A administração Trump utilizou repetidamente o histórico de apoio do Irão a representantes terroristas para justificar o conflito: Em 2 de Março, por exemplo, Trunfo explicar que um dos objectivos da operação era “garantir que o regime iraniano não possa continuar a armar, financiar e dirigir forças terroristas para além das suas fronteiras”. Na verdade, se o Irão seguir o seu modelo histórico, provavelmente continuará a conduzir operações externas e a inspirar a violência como parte fundamental da sua resposta, acrescentando a activação de células adormecidas e patrocinando indivíduos aos grupos extremistas violentos locais que até agora têm atormentado a pátria americana desde o início das hostilidades. Mas sem uma estratégia mais clara, a América terá provavelmente dificuldade em montar uma resposta eficaz.

Se, como diz o velho ditado, “toda a política é local”, então a consequência na era moderna da era dos smartphones é que “todo conflito é global”. Cada vez que há uma guerra no Médio Oriente, como aconteceu em Gaza após o ataque terrorista do Hamas no sul de Israel, em 7 de Outubro de 2023, piora o cenário de ameaça do terrorismo em todo o mundo, incluindo no Ocidente. Quando imagens e vídeos falsos de um ataque com mísseis dos EUA a um escola para meninas inundando a Internet, isso aumenta a temperatura, tornando mais prováveis ​​ataques de atores isolados e outros extremistas violentos com ligações indiretas ao conflito.

Contudo, a extensão da violência ocorrida não pode ser garantida ou prevista antecipadamente. Sendo um país de maioria xiita, o Irão está há muito dividido e equilibrado agressivo laços com atores jihadistas sunitas. O nível de violência é indicativo de um sentimento antiamericano mais amplo na comunidade da diáspora, provavelmente alimentado pela guerra ao terrorismo que dura há décadas, exacerbado pelas violações israelitas em Gaza desde 7 de Outubro de 2023, e pontuado pelo assassinato de crianças em idade escolar. Por outras palavras, a guerra do Irão parece superar as queixas anteriores e, em vez disso, une forças extremistas díspares contra os Estados Unidos.

Nestas condições, a administração Trump precisa de deixar de ser arrogante em relação ao contraterrorismo. Sem uma estratégia real e sem um director do Centro Nacional de Contraterrorismo, os Estados Unidos estão ainda mais vulneráveis ​​a ataques contra o seu país do que já estão.
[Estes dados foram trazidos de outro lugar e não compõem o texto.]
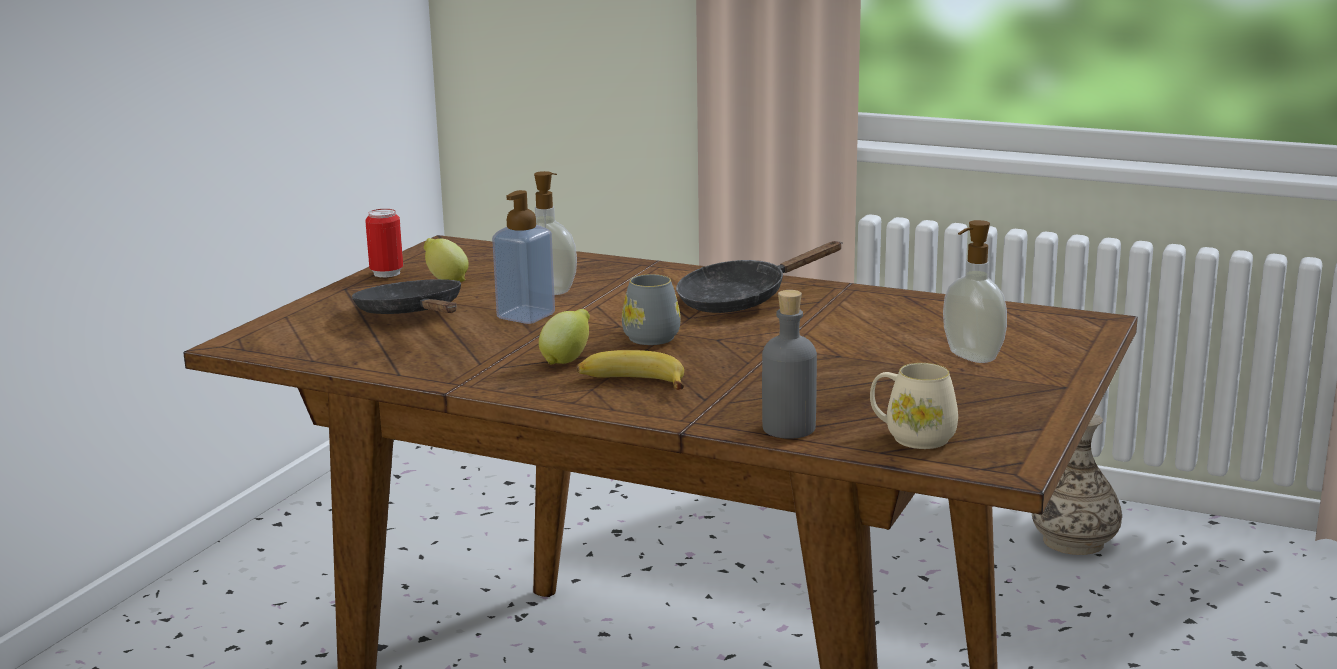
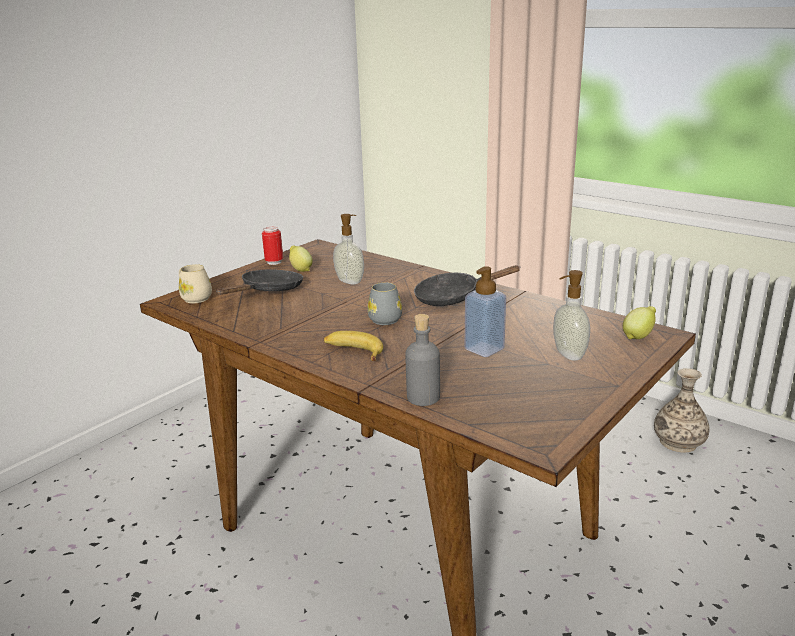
camera: 15 degrees right, 5 degrees up
(413, 315) = (268, 291): black frying pan -> black frying pan turned 45 degrees clockwise
(526, 316) = (326, 297): soap dispenser -> soap dispenser (484, 349)
(567, 360) = (328, 331): lemon -> lemon (638, 336)
(912, 437) = (495, 414): beige mug -> beige mug (194, 297)

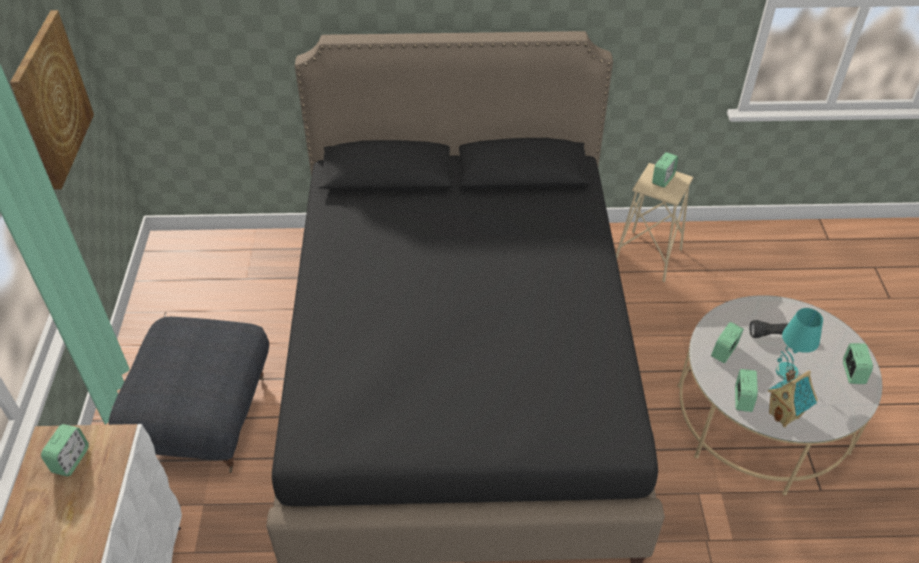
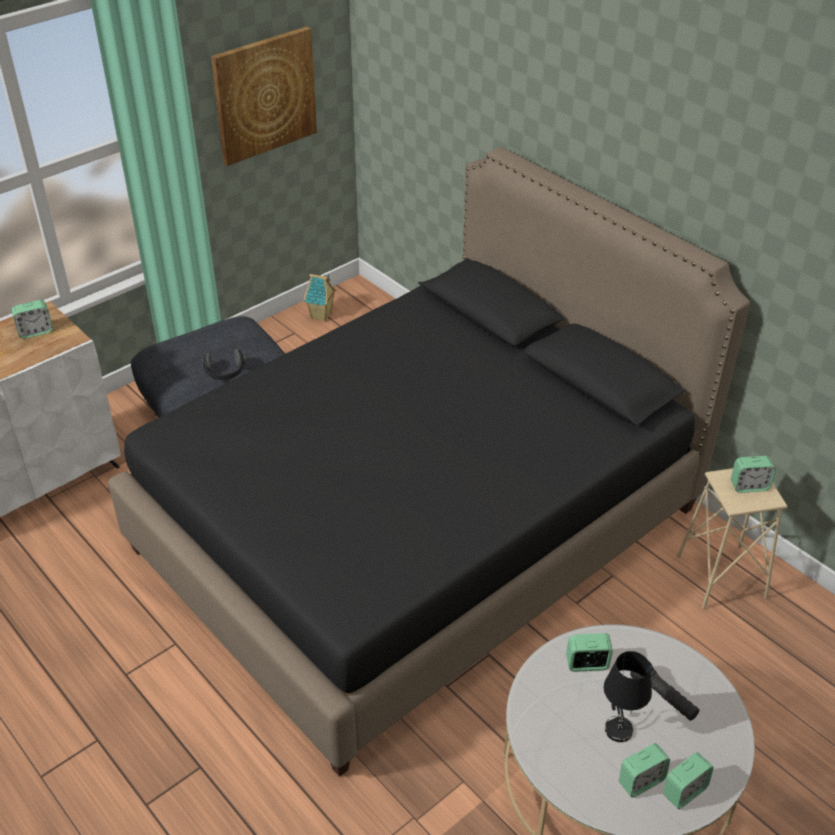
camera: 50 degrees right, 5 degrees down
(224, 371) = (225, 373): none -> headphones
(742, 399) = (539, 709): alarm clock -> alarm clock (641, 781)
(784, 415) = (556, 755): toy house -> toy house (321, 316)
(786, 372) = (617, 729): turquoise table lamp -> black table lamp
Escrevendo sobre X, Robert A. Pape, um estudioso de terrorismo de longa data, postado: “Depois de rastrear o terrorismo por 25 anos, esta era uma luz vermelha piscando – tão brilhante quanto eu já vi antes de ocorrer um ataque sério.”

Só uma abordagem séria ao combate ao terrorismo manterá os Estados Unidos seguros, e é altura de a administração Trump mostrar que reconhece os riscos envolvidos. No contraterrorismo, a falta de atenção pode ter consequências fatais.

Jacob Ware é pesquisador de terrorismo e coautor de “God, Guns, and Sedition: Far-Right Terrorism in America”. Colin P. Clarke é o diretor executivo do Soufan Center. Sua pesquisa se concentra em terrorismo, contraterrorismo e conflitos armados.